Sin embargo, la dimensión más interesante del consiste en su insistencia en vincularse tan de cerca con los bosques. La biblioteca del futuro se asienta sobre la materia prima del libro impreso: la vegetación, una alianza milenaria que casi siempre pasa desapercibida; como si la trascendencia que ofrecen las obras que nos marcan (Crimen y Castigo, Le horla, los cuentos de la selva, el principito, Microgramas, Trilce, el centinela) de alguna manera tuviera lugar fuera del contacto físico con el objeto que las ampara. La biblioteca del futuro aterriza la noción de la sustentabilidad del mundo físico junto con la sustentabilidad de la literatura. Lo uno no es posible sin lo otro. Debemos cultivar y cuidar y administrar con esmero los bosques de la misma manera en que debemos cultivar lectores y escritores que los transformen y les confieran una segunda vida.

Y cien años es mucho tiempo. Hace cien años las líneas aéreas comerciales inician sus primeros recorridos, los barcos a vapor atraviesan el canal de Panamá, se produce la primera transfusión sanguínea exitosa, se instala el primer semáforo, Mahatma Gandhi va a la cárcel por primera vez. Empieza la I guerra mundial. ¿Qué guerras nos esperan, qué descubrimientos nos aguardan, que soluciones seremos capaces de generar en el maremágnum de enigmas que claman por ser oídos?

El vínculo entre naturaleza y literatura fue explorado por uno de nuestros grandes autores: Jorge Icaza. El indigenismo consistió en su momento en una ostensible relación entre tierra y literatura. Icaza hacía una literatura que no apartaba su mirada de la tierra, que hacía de la tierra un sustrato a la vez sentido y abstracto, material e inmaterial por partes iguales. La naturaleza en Icaza, la lucha por la tierra, constituía un elemento fundamental para asegurar la relevancia de la literatura. En el indigenismo, la injusticia redistributiva también aplica a las audiencias, carentes de libros, de naturaleza transformada. Y aunque de manera indirecta, como al final de Huasipungo, el clamor por la apropiación de la tierra de parte de los necesitados y de los marginales también alojaba un reclamo futurista por las bibliotecas del porvenir.

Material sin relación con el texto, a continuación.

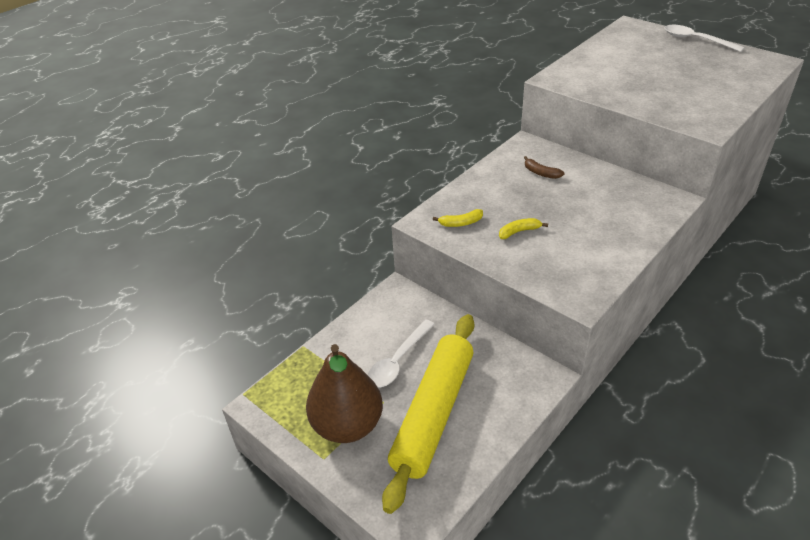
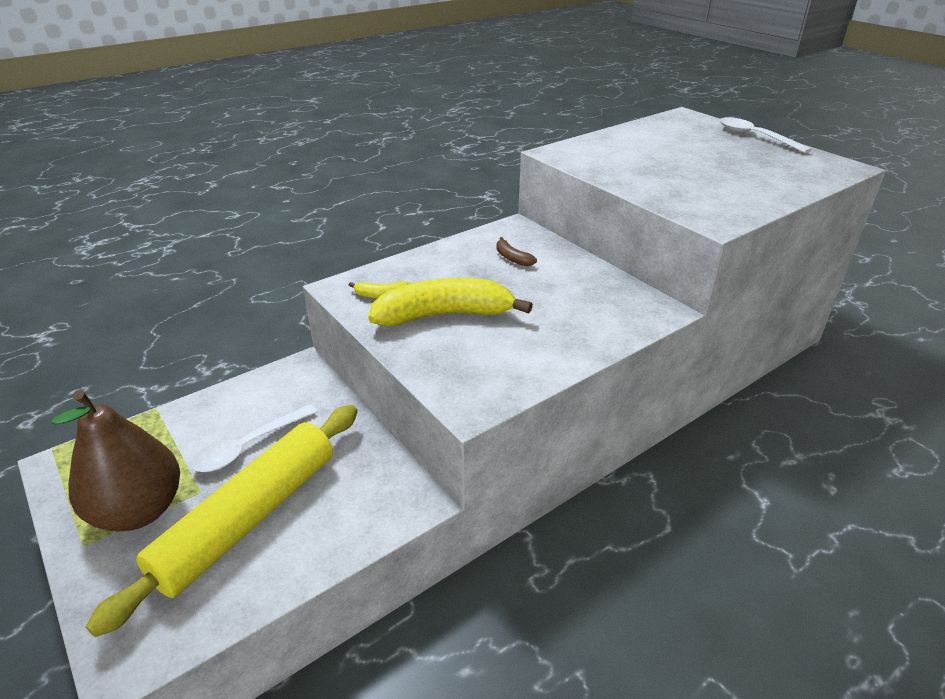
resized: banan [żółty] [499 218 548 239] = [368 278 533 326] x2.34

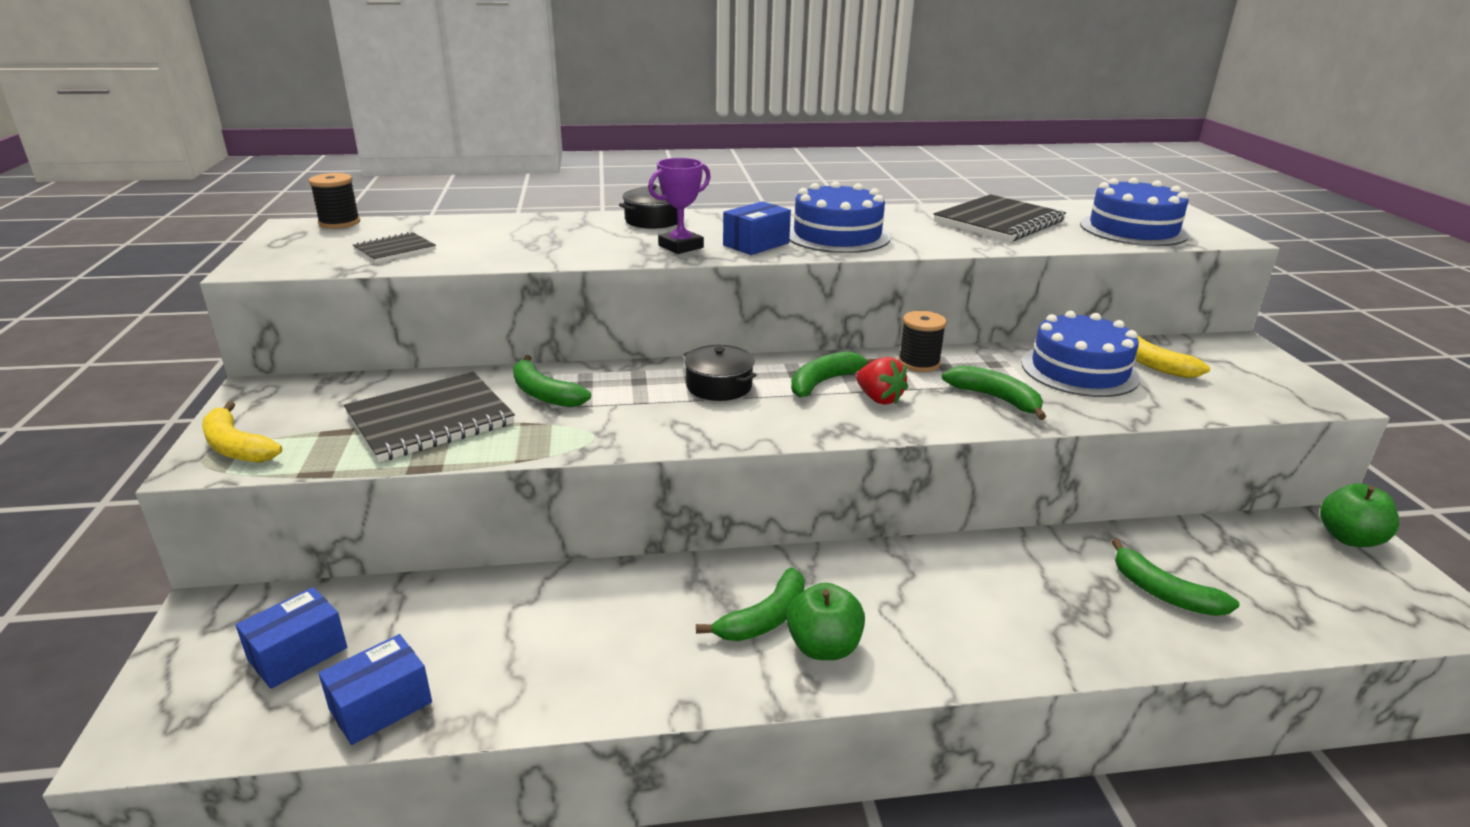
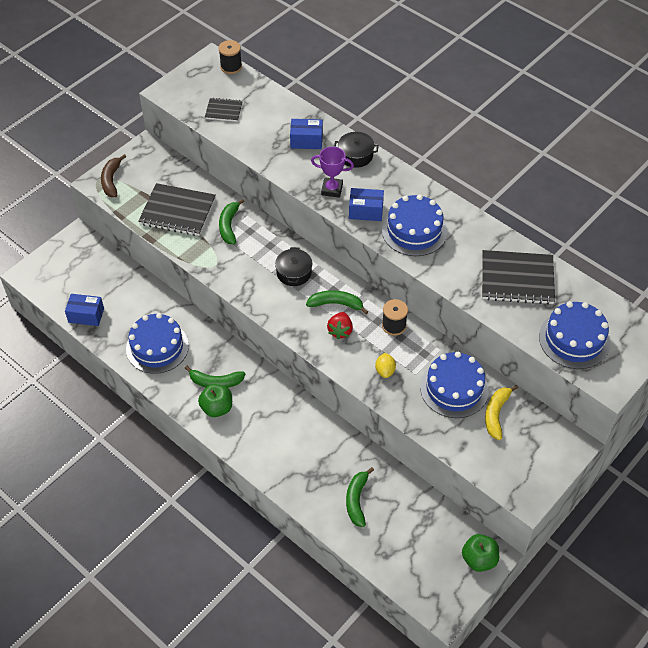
added: tort [niebieski] [126 313 189 374]
moved: pudełko [niebieski] [235 587 347 689] to [290 119 323 149]
replaced: banan [zielony] [942 365 1046 420] to cytryna [żółty] [375 353 396 378]
recoloured: banan [żółty] [202 401 282 463] to banan [brązowy] [101 154 126 197]

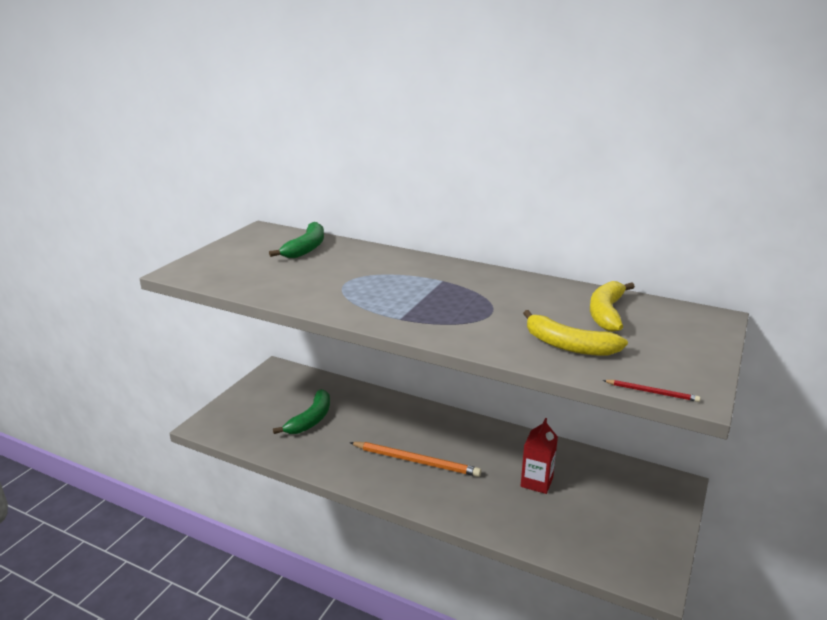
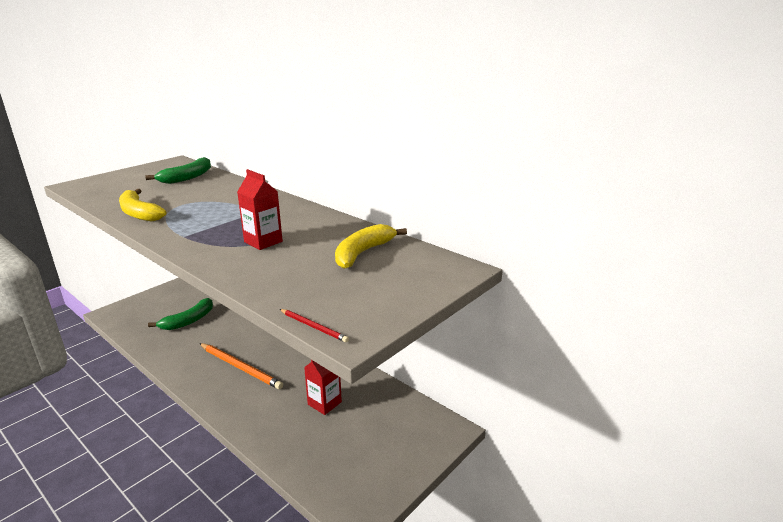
added: karton mleka [czerwony] [237 169 283 250]
moved: banan [żółty] [523 310 628 356] to [119 189 167 221]

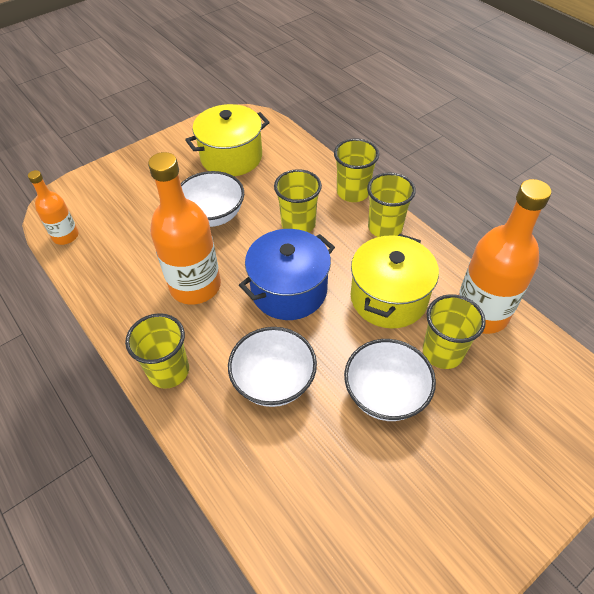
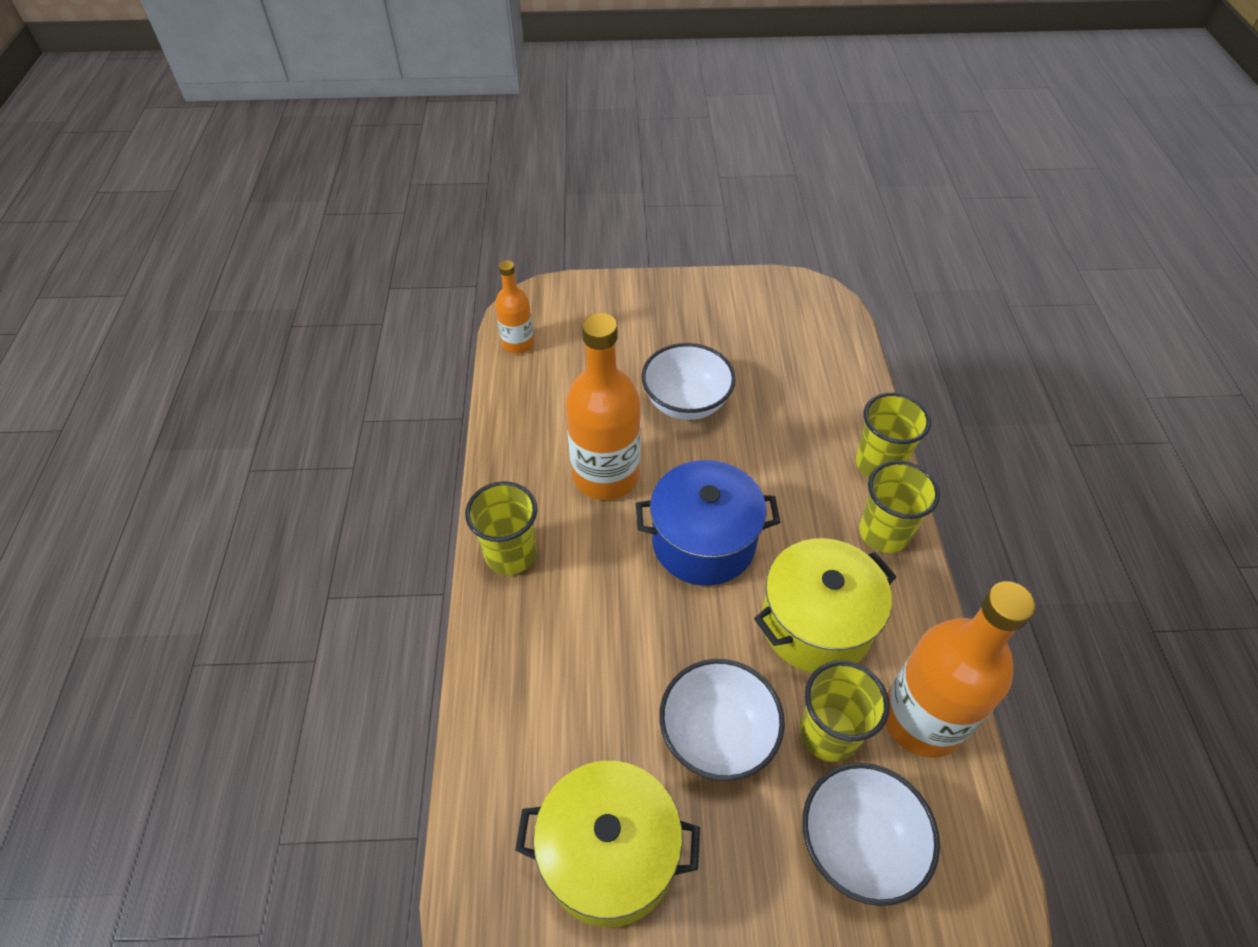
removed: szklanka [żółty] [274 169 322 232]
moved: garnek [żółty] [185 104 270 176] to [515 761 700 927]; miska [biały] [228 327 317 407] to [802 763 940 906]

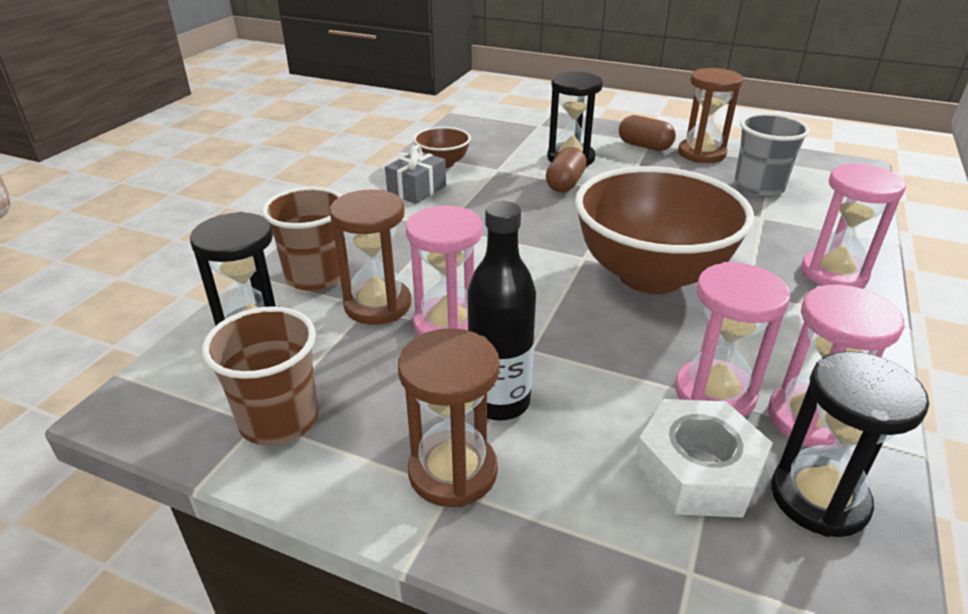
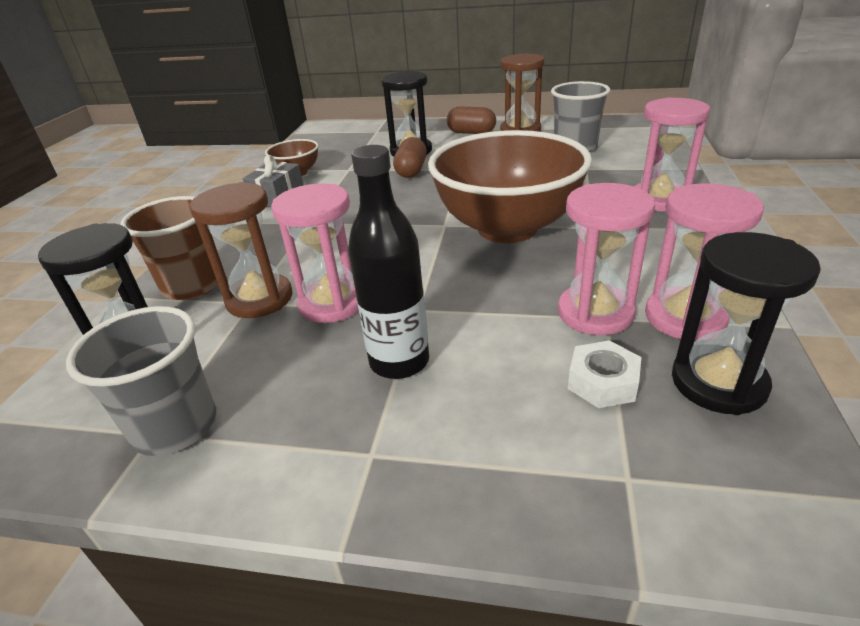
removed: klepsydra [brązowy] [398 328 500 507]
recoloured: szklanka [brązowy] [202 306 319 446] to szklanka [szary] [66 306 216 456]
resized: nakrętka [biały] [634 399 773 518] = [568 340 641 408] x0.60

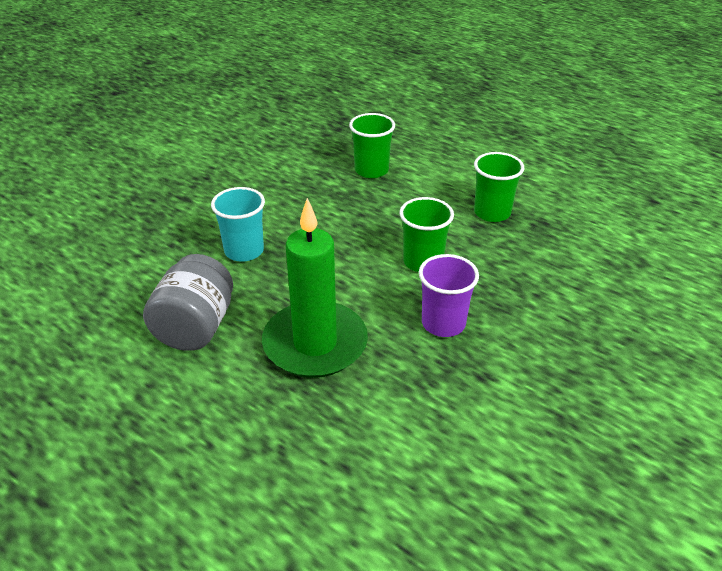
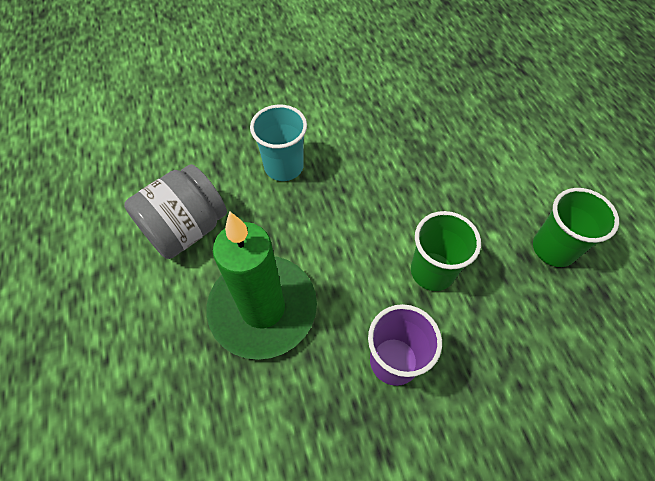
removed: szklanka [zielony] [349 113 395 178]

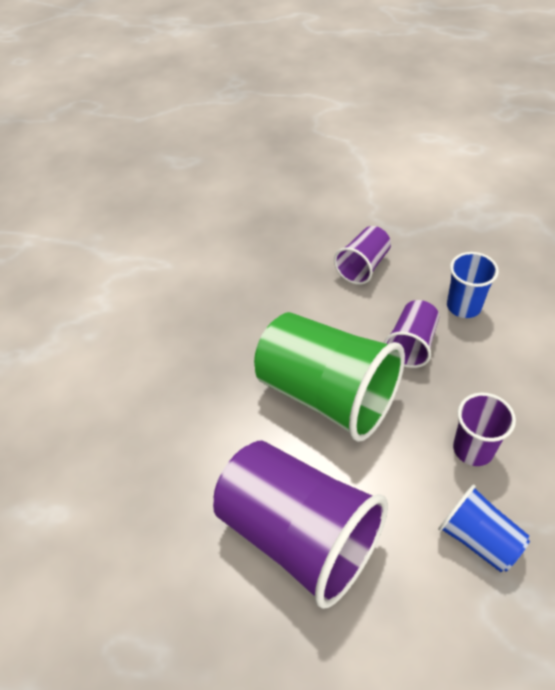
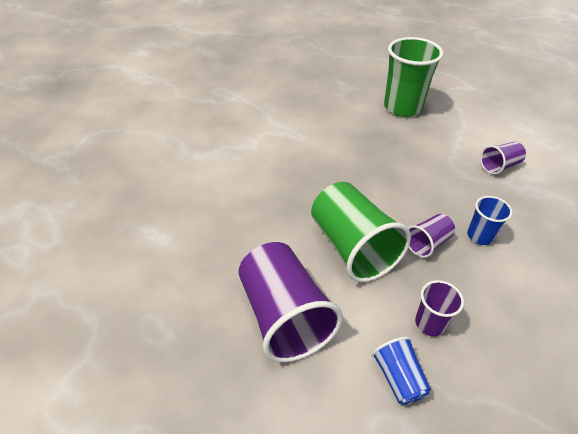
added: szklanka [zielony] [384 37 444 117]
moved: szklanka [fioletowy] [334 226 391 285] to [480 142 526 174]

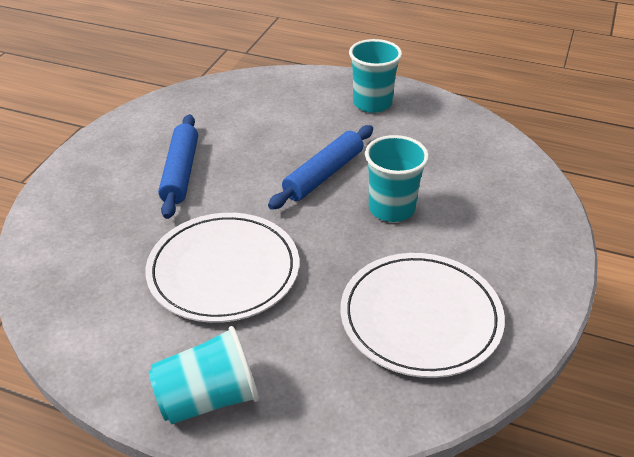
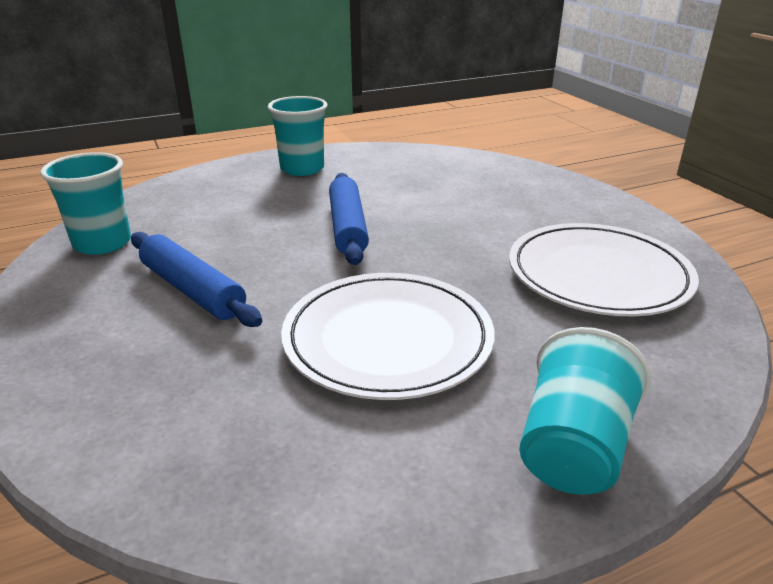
moved: szklanka [turkusowy] [365 135 429 222] to [40 152 131 255]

Recuerdo este escenario porque este 25 de octubre, la comunidad de Intag lanza el primer libro de un proyecto titulado Historias de vida/Intag; una colección destinada a conservar la memoria colectiva de los habitantes de una de las zonas más biodiversas del planeta, ahora amenazada por la minería. Estos pequeños y modestos libros, producidos por la Casa Palabra y Pueblo y por activistas y simpatizantes de distintos segmentos de la sociedad civil, tanto dentro como fuera del Ecuador, contienen el itinerario de vida de los hombres y mujeres que viven y trabajan en el lugar.

El primer volumen tiene como título Tengo que escribir: la vida de César Pavón Batallas, contada a Diane Staats y consiste de la extraordinaria narración de un poeta popular ecuatoriano y de su lucha por escribir en la montaña, en el bosque nublado. Este documento fundamental para entender la diversidad de la experiencia regional en el Ecuador (y la persistencia de la voz poética) es a la vez un manifiesto de la unidad necesaria de literatura y naturaleza, de árboles y palabras. César Pavón hace la historia de la zona y preserva su memoria. Esto es de su breve poema “Adiós al sucre”: Un gringo de verde traje/ha inmigrado en mi Ecuador/dicen que su nombre es dólar/y es un señor de valor. . .No sé quién es aquel gringo/su historia, yo no la sé/sólo sé que poco a poco/a él me acostumbraré. . .Como es tan raro su idioma/su cambio raro será/y a la pobre gente ingenua/el vivo aprovechará.